TASK DESCRIPTION ::
Among the lines below, how many have the word "depth"? The reply is that number alone.

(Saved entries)
※ ※ ※

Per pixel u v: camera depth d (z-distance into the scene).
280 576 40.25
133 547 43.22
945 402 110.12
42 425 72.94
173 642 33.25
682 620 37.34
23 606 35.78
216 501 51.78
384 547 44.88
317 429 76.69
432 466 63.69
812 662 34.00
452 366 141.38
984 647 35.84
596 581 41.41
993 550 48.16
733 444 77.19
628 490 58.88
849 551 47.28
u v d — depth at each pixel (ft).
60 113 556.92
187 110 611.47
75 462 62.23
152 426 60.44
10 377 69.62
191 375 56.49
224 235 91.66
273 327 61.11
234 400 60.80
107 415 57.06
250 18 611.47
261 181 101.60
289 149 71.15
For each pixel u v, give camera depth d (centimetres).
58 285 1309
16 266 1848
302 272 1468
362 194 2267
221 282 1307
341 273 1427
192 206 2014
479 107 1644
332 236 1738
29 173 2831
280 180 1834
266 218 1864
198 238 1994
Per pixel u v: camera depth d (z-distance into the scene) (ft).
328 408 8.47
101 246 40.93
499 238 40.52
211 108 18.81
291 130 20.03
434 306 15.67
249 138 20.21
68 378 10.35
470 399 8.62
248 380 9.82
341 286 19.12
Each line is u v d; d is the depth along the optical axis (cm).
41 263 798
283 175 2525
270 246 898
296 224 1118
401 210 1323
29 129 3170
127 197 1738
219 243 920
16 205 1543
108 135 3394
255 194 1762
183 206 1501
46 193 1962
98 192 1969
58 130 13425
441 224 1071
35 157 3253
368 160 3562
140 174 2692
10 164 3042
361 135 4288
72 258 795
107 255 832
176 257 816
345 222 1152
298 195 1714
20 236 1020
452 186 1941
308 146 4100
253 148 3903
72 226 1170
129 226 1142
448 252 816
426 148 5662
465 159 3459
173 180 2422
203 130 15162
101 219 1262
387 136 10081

※ ※ ※

COMPLETED TASK ::
5